# Shot my first Turkey



## coachmitchel (Mar 13, 2009)

Went to Indiana to hunt with family, shot my first bird on Sat about 11:45. 26lbs, 10 in beard, 1 1/4 spurs. Family member drove to Kentucky that afternoon and shot another bird that evening his 6th this year in various states.


----------



## bluegill killer (Jun 7, 2008)

What part of Indiana?
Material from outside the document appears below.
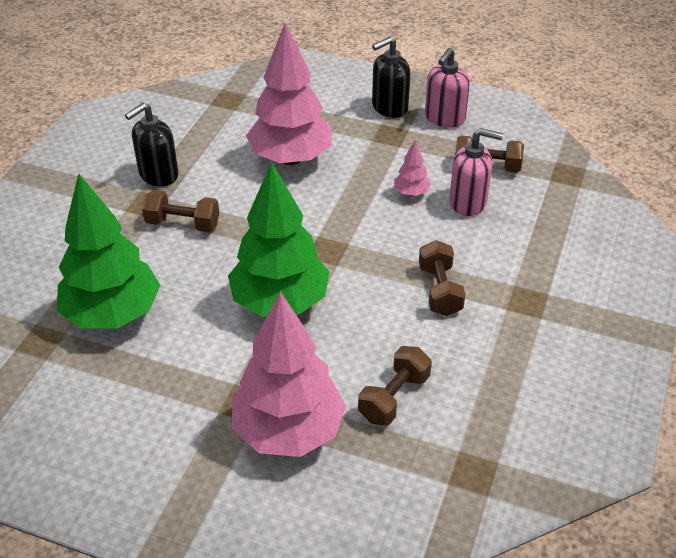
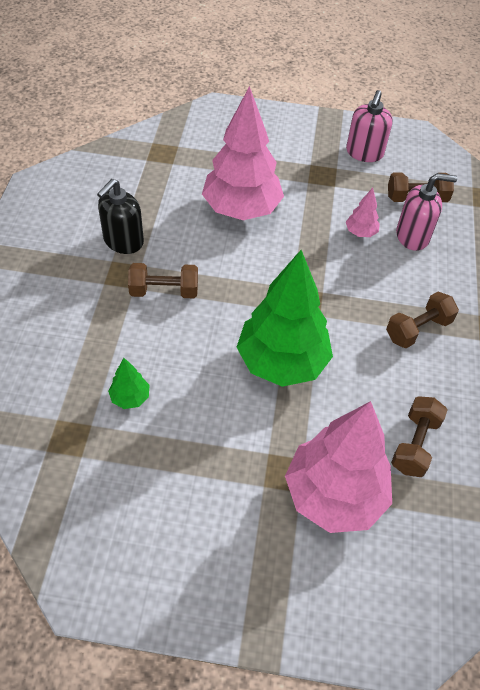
camera: 15 degrees left, 10 degrees up
green tree [57,173,160,329] -> green tree [108,358,149,409], size x0.42
black soap dispenser [372,37,411,118] -> none
brown dumbbell [419,240,466,316] -> brown dumbbell turned 75 degrees clockwise [386,292,459,348]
I grew up there in ST. Leon


----------



## truck (Apr 12, 2004)

congrats on your first


----------



## fish4wall (Apr 14, 2004)

congrats!!!!! i'm still looking for my first bird!!!


----------



## T-180 (Oct 18, 2005)

Congrats on your first bird !!!!!! A big one at that.
T


----------



## coachmitchel (Mar 13, 2009)

Was killed in jefferson county along the Ohio River outside of Madison.


----------



## One Legged Josh (Jan 27, 2008)

Congrats on your first bird!


----------



## BuckEyeBigBuck13 (Oct 7, 2006)

26 lbs dang


----------



## mrjbigfoot (Apr 19, 2005)

Congratulations!!! Dang nice bird!


----------



## Bass&Bucks (Jan 12, 2009)

Congrats on a monster turkey! 26lbs!!! I also got my first turkey this year


----------